>> Begin DATASET RECORDS
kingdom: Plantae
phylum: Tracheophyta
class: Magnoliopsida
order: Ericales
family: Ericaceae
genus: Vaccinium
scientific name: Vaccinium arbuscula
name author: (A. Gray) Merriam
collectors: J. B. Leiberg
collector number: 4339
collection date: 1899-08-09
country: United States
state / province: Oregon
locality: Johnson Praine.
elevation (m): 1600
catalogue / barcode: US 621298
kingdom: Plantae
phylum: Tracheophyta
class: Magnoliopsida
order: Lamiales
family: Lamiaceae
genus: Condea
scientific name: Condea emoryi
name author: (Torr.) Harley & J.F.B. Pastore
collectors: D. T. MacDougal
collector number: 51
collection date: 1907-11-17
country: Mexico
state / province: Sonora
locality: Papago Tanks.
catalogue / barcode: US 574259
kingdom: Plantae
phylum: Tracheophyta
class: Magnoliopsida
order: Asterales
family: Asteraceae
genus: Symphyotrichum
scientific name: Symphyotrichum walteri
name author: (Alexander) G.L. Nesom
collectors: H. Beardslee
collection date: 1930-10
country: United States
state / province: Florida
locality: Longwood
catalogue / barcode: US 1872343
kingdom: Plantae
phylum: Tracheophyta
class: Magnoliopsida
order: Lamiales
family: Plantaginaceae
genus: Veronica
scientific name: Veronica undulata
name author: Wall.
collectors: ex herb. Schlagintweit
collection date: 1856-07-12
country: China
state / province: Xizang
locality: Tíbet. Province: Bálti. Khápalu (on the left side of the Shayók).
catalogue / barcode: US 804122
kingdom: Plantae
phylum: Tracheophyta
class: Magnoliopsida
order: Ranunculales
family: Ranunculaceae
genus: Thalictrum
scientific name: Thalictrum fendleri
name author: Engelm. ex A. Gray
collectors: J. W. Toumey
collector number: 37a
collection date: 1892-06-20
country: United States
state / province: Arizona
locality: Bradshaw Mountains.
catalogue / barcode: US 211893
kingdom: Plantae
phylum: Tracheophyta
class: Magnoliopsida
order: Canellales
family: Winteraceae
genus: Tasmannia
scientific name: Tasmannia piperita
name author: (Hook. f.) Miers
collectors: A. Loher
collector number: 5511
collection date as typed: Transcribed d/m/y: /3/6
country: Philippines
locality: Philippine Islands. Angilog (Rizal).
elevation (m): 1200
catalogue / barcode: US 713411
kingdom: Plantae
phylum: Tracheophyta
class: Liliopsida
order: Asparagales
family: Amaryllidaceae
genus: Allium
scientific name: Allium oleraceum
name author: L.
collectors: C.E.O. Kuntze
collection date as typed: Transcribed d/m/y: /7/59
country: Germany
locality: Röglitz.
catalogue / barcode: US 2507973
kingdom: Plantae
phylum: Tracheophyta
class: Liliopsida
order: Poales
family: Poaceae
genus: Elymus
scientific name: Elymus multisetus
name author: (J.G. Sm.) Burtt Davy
>> End DATASET RECORDS
PROBLEM DESCRIPTION: Reproduce the listing above, swapping every "collectors" for "collected by" and keeping everything else the same.

RESPONSE FOR THIS EXERCISE:
kingdom: Plantae
phylum: Tracheophyta
class: Magnoliopsida
order: Ericales
family: Ericaceae
genus: Vaccinium
scientific name: Vaccinium arbuscula
name author: (A. Gray) Merriam
collected by: J. B. Leiberg
collector number: 4339
collection date: 1899-08-09
country: United States
state / province: Oregon
locality: Johnson Praine.
elevation (m): 1600
catalogue / barcode: US 621298
kingdom: Plantae
phylum: Tracheophyta
class: Magnoliopsida
order: Lamiales
family: Lamiaceae
genus: Condea
scientific name: Condea emoryi
name author: (Torr.) Harley & J.F.B. Pastore
collected by: D. T. MacDougal
collector number: 51
collection date: 1907-11-17
country: Mexico
state / province: Sonora
locality: Papago Tanks.
catalogue / barcode: US 574259
kingdom: Plantae
phylum: Tracheophyta
class: Magnoliopsida
order: Asterales
family: Asteraceae
genus: Symphyotrichum
scientific name: Symphyotrichum walteri
name author: (Alexander) G.L. Nesom
collected by: H. Beardslee
collection date: 1930-10
country: United States
state / province: Florida
locality: Longwood
catalogue / barcode: US 1872343
kingdom: Plantae
phylum: Tracheophyta
class: Magnoliopsida
order: Lamiales
family: Plantaginaceae
genus: Veronica
scientific name: Veronica undulata
name author: Wall.
collected by: ex herb. Schlagintweit
collection date: 1856-07-12
country: China
state / province: Xizang
locality: Tíbet. Province: Bálti. Khápalu (on the left side of the Shayók).
catalogue / barcode: US 804122
kingdom: Plantae
phylum: Tracheophyta
class: Magnoliopsida
order: Ranunculales
family: Ranunculaceae
genus: Thalictrum
scientific name: Thalictrum fendleri
name author: Engelm. ex A. Gray
collected by: J. W. Toumey
collector number: 37a
collection date: 1892-06-20
country: United States
state / province: Arizona
locality: Bradshaw Mountains.
catalogue / barcode: US 211893
kingdom: Plantae
phylum: Tracheophyta
class: Magnoliopsida
order: Canellales
family: Winteraceae
genus: Tasmannia
scientific name: Tasmannia piperita
name author: (Hook. f.) Miers
collected by: A. Loher
collector number: 5511
collection date as typed: Transcribed d/m/y: /3/6
country: Philippines
locality: Philippine Islands. Angilog (Rizal).
elevation (m): 1200
catalogue / barcode: US 713411
kingdom: Plantae
phylum: Tracheophyta
class: Liliopsida
order: Asparagales
family: Amaryllidaceae
genus: Allium
scientific name: Allium oleraceum
name author: L.
collected by: C.E.O. Kuntze
collection date as typed: Transcribed d/m/y: /7/59
country: Germany
locality: Röglitz.
catalogue / barcode: US 2507973
kingdom: Plantae
phylum: Tracheophyta
class: Liliopsida
order: Poales
family: Poaceae
genus: Elymus
scientific name: Elymus multisetus
name author: (J.G. Sm.) Burtt Davy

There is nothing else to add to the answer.